**What is required**
Rewrite the stretch of the listing from the line containing "What are the key drivers of growth in the Mobile" through the line containing "Several factors contribute to the growth of the Mobile", substituting "Portable Diesel Heaters" for every occurrence of "Mobile Diesel Heaters" and leaving all other text unchanged.

Collected data

※

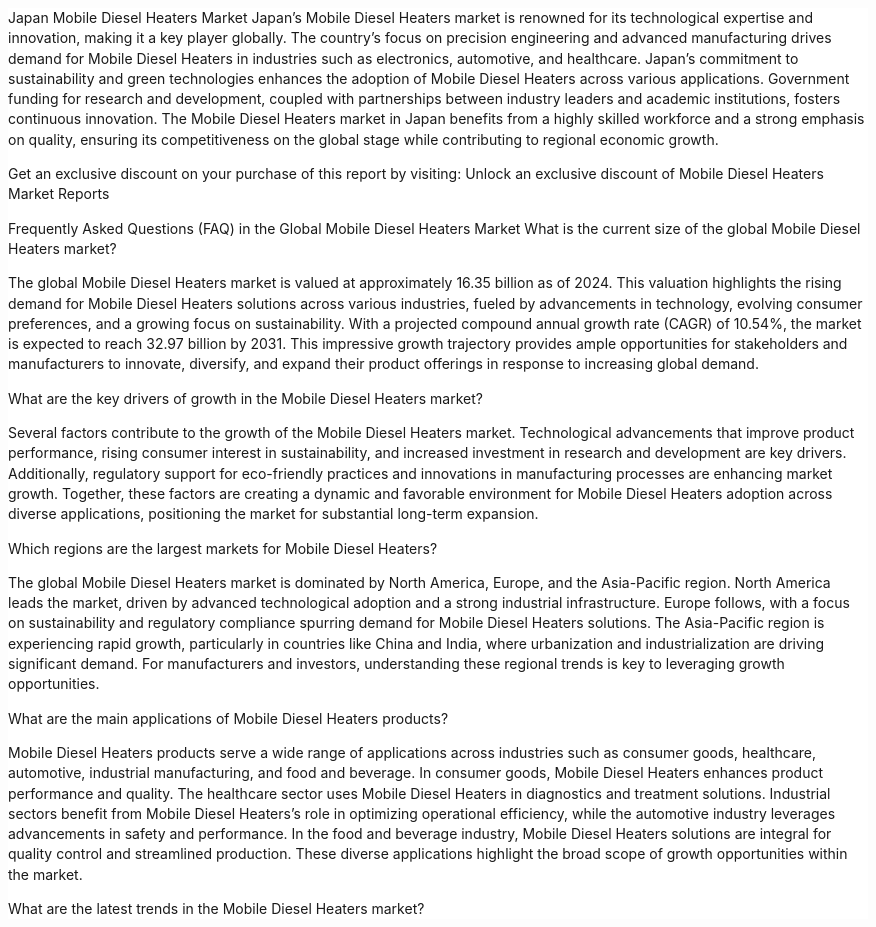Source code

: Japan Mobile Diesel Heaters Market
Japan’s Mobile Diesel Heaters market is renowned for its technological expertise and innovation, making it a key player globally. The country’s focus on precision engineering and advanced manufacturing drives demand for Mobile Diesel Heaters in industries such as electronics, automotive, and healthcare. Japan’s commitment to sustainability and green technologies enhances the adoption of Mobile Diesel Heaters across various applications. Government funding for research and development, coupled with partnerships between industry leaders and academic institutions, fosters continuous innovation. The Mobile Diesel Heaters market in Japan benefits from a highly skilled workforce and a strong emphasis on quality, ensuring its competitiveness on the global stage while contributing to regional economic growth.

Get an exclusive discount on your purchase of this report by visiting: Unlock an exclusive discount of Mobile Diesel Heaters Market Reports 

Frequently Asked Questions (FAQ) in the Global Mobile Diesel Heaters Market
What is the current size of the global Mobile Diesel Heaters market?

The global Mobile Diesel Heaters market is valued at approximately 16.35 billion as of 2024. This valuation highlights the rising demand for Mobile Diesel Heaters solutions across various industries, fueled by advancements in technology, evolving consumer preferences, and a growing focus on sustainability. With a projected compound annual growth rate (CAGR) of 10.54%, the market is expected to reach 32.97 billion by 2031. This impressive growth trajectory provides ample opportunities for stakeholders and manufacturers to innovate, diversify, and expand their product offerings in response to increasing global demand.

What are the key drivers of growth in the Mobile Diesel Heaters market?

Several factors contribute to the growth of the Mobile Diesel Heaters market. Technological advancements that improve product performance, rising consumer interest in sustainability, and increased investment in research and development are key drivers. Additionally, regulatory support for eco-friendly practices and innovations in manufacturing processes are enhancing market growth. Together, these factors are creating a dynamic and favorable environment for Mobile Diesel Heaters adoption across diverse applications, positioning the market for substantial long-term expansion.

Which regions are the largest markets for Mobile Diesel Heaters?

The global Mobile Diesel Heaters market is dominated by North America, Europe, and the Asia-Pacific region. North America leads the market, driven by advanced technological adoption and a strong industrial infrastructure. Europe follows, with a focus on sustainability and regulatory compliance spurring demand for Mobile Diesel Heaters solutions. The Asia-Pacific region is experiencing rapid growth, particularly in countries like China and India, where urbanization and industrialization are driving significant demand. For manufacturers and investors, understanding these regional trends is key to leveraging growth opportunities.

What are the main applications of Mobile Diesel Heaters products?

Mobile Diesel Heaters products serve a wide range of applications across industries such as consumer goods, healthcare, automotive, industrial manufacturing, and food and beverage. In consumer goods, Mobile Diesel Heaters enhances product performance and quality. The healthcare sector uses Mobile Diesel Heaters in diagnostics and treatment solutions. Industrial sectors benefit from Mobile Diesel Heaters’s role in optimizing operational efficiency, while the automotive industry leverages advancements in safety and performance. In the food and beverage industry, Mobile Diesel Heaters solutions are integral for quality control and streamlined production. These diverse applications highlight the broad scope of growth opportunities within the market.

What are the latest trends in the Mobile Diesel Heaters market?
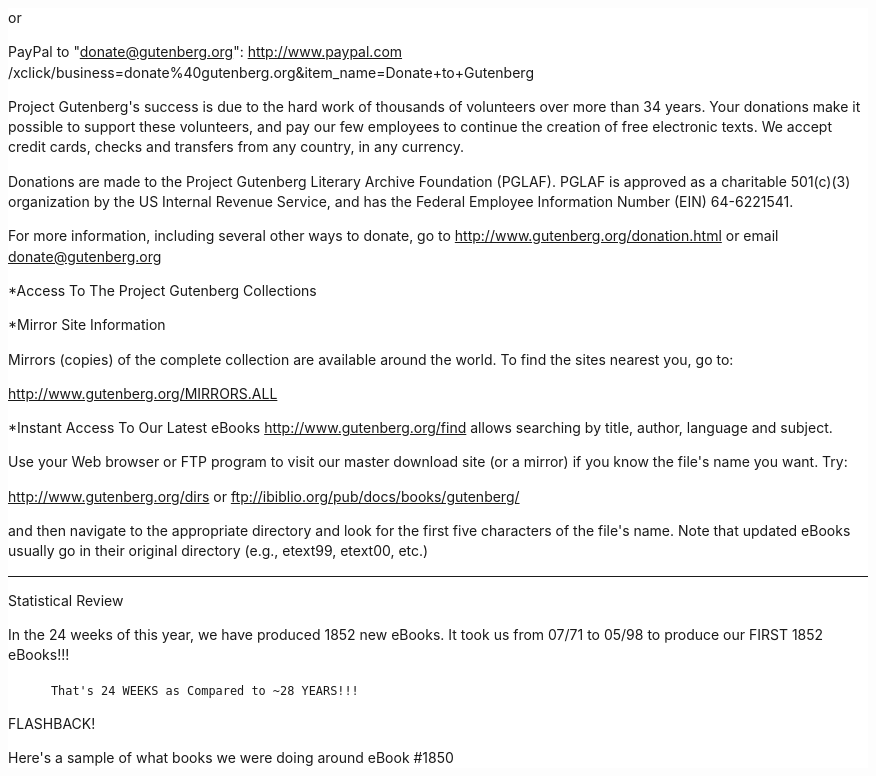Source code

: or

PayPal to "donate@gutenberg.org":
http://www.paypal.com
/xclick/business=donate%40gutenberg.org&item_name=Donate+to+Gutenberg

Project Gutenberg's success is due to the hard work of thousands of
volunteers over more than 34 years.  Your donations make it possible
to support these volunteers, and pay our few employees to continue the
creation of free electronic texts.  We accept credit cards, checks and
transfers from any country, in any currency.

Donations are made to the Project Gutenberg Literary Archive Foundation
(PGLAF).  PGLAF is approved as a charitable 501(c)(3) organization by
the US Internal Revenue Service, and has the Federal Employee Information
Number (EIN) 64-6221541.

For more information, including several other ways to donate, go to
http://www.gutenberg.org/donation.html  or email donate@gutenberg.org


*Access To The Project Gutenberg Collections


*Mirror Site Information

Mirrors (copies) of the complete collection are available around the world.
To find the sites nearest you, go to:

http://www.gutenberg.org/MIRRORS.ALL


*Instant Access To Our Latest eBooks
http://www.gutenberg.org/find
allows searching by title, author, language and subject.

Use your Web browser or FTP program to visit our master download
site (or a mirror) if you know the file's name you want.  Try:

http://www.gutenberg.org/dirs
or
ftp://ibiblio.org/pub/docs/books/gutenberg/

and then navigate to the appropriate directory and look for the first
five characters of the file's name.  Note that updated eBooks usually
go in their original directory (e.g., etext99, etext00, etc.)


***


Statistical Review

In the 24 weeks of this year, we have produced 1852 new eBooks.
It took us from 07/71 to 05/98 to produce our FIRST 1852 eBooks!!!

          That's 24 WEEKS as Compared to ~28 YEARS!!!


FLASHBACK!

Here's a sample of what books we were doing around eBook #1850
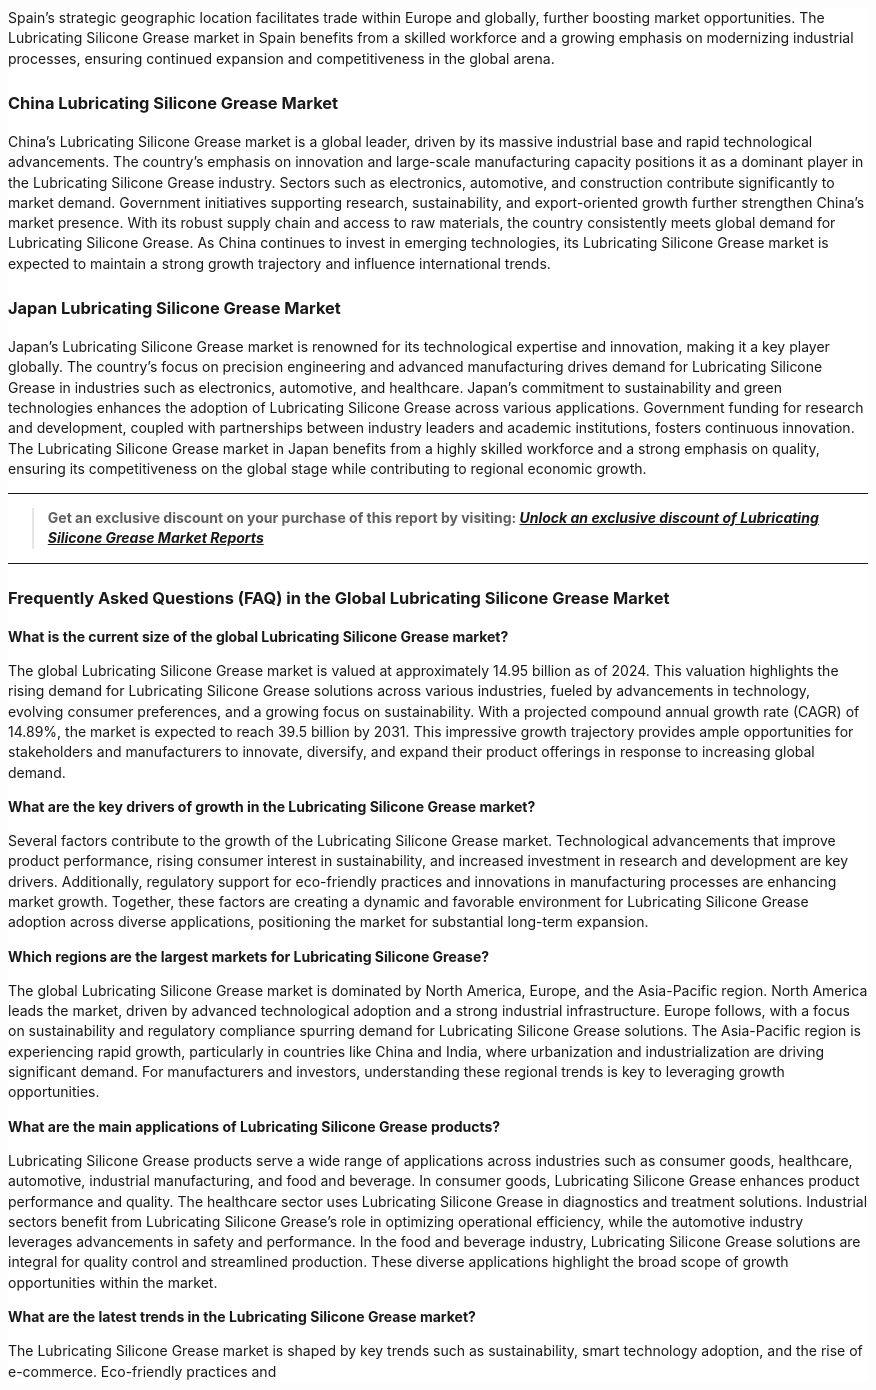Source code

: Spain&rsquo;s strategic geographic location facilitates trade within Europe and globally, further boosting market opportunities. The Lubricating Silicone Grease market in Spain benefits from a skilled workforce and a growing emphasis on modernizing industrial processes, ensuring continued expansion and competitiveness in the global arena.</p><h3>China Lubricating Silicone Grease Market</h3><p>China&rsquo;s Lubricating Silicone Grease market is a global leader, driven by its massive industrial base and rapid technological advancements. The country&rsquo;s emphasis on innovation and large-scale manufacturing capacity positions it as a dominant player in the Lubricating Silicone Grease industry. Sectors such as electronics, automotive, and construction contribute significantly to market demand. Government initiatives supporting research, sustainability, and export-oriented growth further strengthen China&rsquo;s market presence. With its robust supply chain and access to raw materials, the country consistently meets global demand for Lubricating Silicone Grease. As China continues to invest in emerging technologies, its Lubricating Silicone Grease market is expected to maintain a strong growth trajectory and influence international trends.</p><h3>Japan Lubricating Silicone Grease Market</h3><p>Japan&rsquo;s Lubricating Silicone Grease market is renowned for its technological expertise and innovation, making it a key player globally. The country&rsquo;s focus on precision engineering and advanced manufacturing drives demand for Lubricating Silicone Grease in industries such as electronics, automotive, and healthcare. Japan&rsquo;s commitment to sustainability and green technologies enhances the adoption of Lubricating Silicone Grease across various applications. Government funding for research and development, coupled with partnerships between industry leaders and academic institutions, fosters continuous innovation. The Lubricating Silicone Grease market in Japan benefits from a highly skilled workforce and a strong emphasis on quality, ensuring its competitiveness on the global stage while contributing to regional economic growth.</p><hr /><blockquote><p><strong>Get an exclusive discount on your purchase of this report by visiting: <em><a href="://marketresearchpulse.com/ask-for-discount/149993?utm_source=Github&amp;utm_medium=030">Unlock an exclusive discount of Lubricating Silicone Grease Market Reports</a></em>&nbsp;</strong></p></blockquote><hr /><h3>Frequently Asked Questions (FAQ) in the Global Lubricating Silicone Grease Market</h3><p><strong>What is the current size of the global Lubricating Silicone Grease market?</strong></p><p>The global Lubricating Silicone Grease market is valued at approximately 14.95 billion as of 2024. This valuation highlights the rising demand for Lubricating Silicone Grease solutions across various industries, fueled by advancements in technology, evolving consumer preferences, and a growing focus on sustainability. With a projected compound annual growth rate (CAGR) of 14.89%, the market is expected to reach 39.5 billion by 2031. This impressive growth trajectory provides ample opportunities for stakeholders and manufacturers to innovate, diversify, and expand their product offerings in response to increasing global demand.</p><p><strong>What are the key drivers of growth in the Lubricating Silicone Grease market?</strong></p><p>Several factors contribute to the growth of the Lubricating Silicone Grease market. Technological advancements that improve product performance, rising consumer interest in sustainability, and increased investment in research and development are key drivers. Additionally, regulatory support for eco-friendly practices and innovations in manufacturing processes are enhancing market growth. Together, these factors are creating a dynamic and favorable environment for Lubricating Silicone Grease adoption across diverse applications, positioning the market for substantial long-term expansion.</p><p><strong>Which regions are the largest markets for Lubricating Silicone Grease?</strong></p><p>The global Lubricating Silicone Grease market is dominated by North America, Europe, and the Asia-Pacific region. North America leads the market, driven by advanced technological adoption and a strong industrial infrastructure. Europe follows, with a focus on sustainability and regulatory compliance spurring demand for Lubricating Silicone Grease solutions. The Asia-Pacific region is experiencing rapid growth, particularly in countries like China and India, where urbanization and industrialization are driving significant demand. For manufacturers and investors, understanding these regional trends is key to leveraging growth opportunities.</p><p><strong>What are the main applications of Lubricating Silicone Grease products?</strong></p><p>Lubricating Silicone Grease products serve a wide range of applications across industries such as consumer goods, healthcare, automotive, industrial manufacturing, and food and beverage. In consumer goods, Lubricating Silicone Grease enhances product performance and quality. The healthcare sector uses Lubricating Silicone Grease in diagnostics and treatment solutions. Industrial sectors benefit from Lubricating Silicone Grease&rsquo;s role in optimizing operational efficiency, while the automotive industry leverages advancements in safety and performance. In the food and beverage industry, Lubricating Silicone Grease solutions are integral for quality control and streamlined production. These diverse applications highlight the broad scope of growth opportunities within the market.</p><p><strong>What are the latest trends in the Lubricating Silicone Grease market?</strong></p><p>The Lubricating Silicone Grease market is shaped by key trends such as sustainability, smart technology adoption, and the rise of e-commerce. Eco-friendly practices and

※

**Written response**
What are the key drivers of growth in the Portable Diesel Heaters market?

Several factors contribute to the growth of the Portable Diesel Heaters market. Technological advancements that improve product performance, rising consumer interest in sustainability, and increased investment in research and development are key drivers. Additionally, regulatory support for eco-friendly practices and innovations in manufacturing processes are enhancing market growth. Together, these factors are creating a dynamic and favorable environment for Portable Diesel Heaters adoption across diverse applications, positioning the market for substantial long-term expansion.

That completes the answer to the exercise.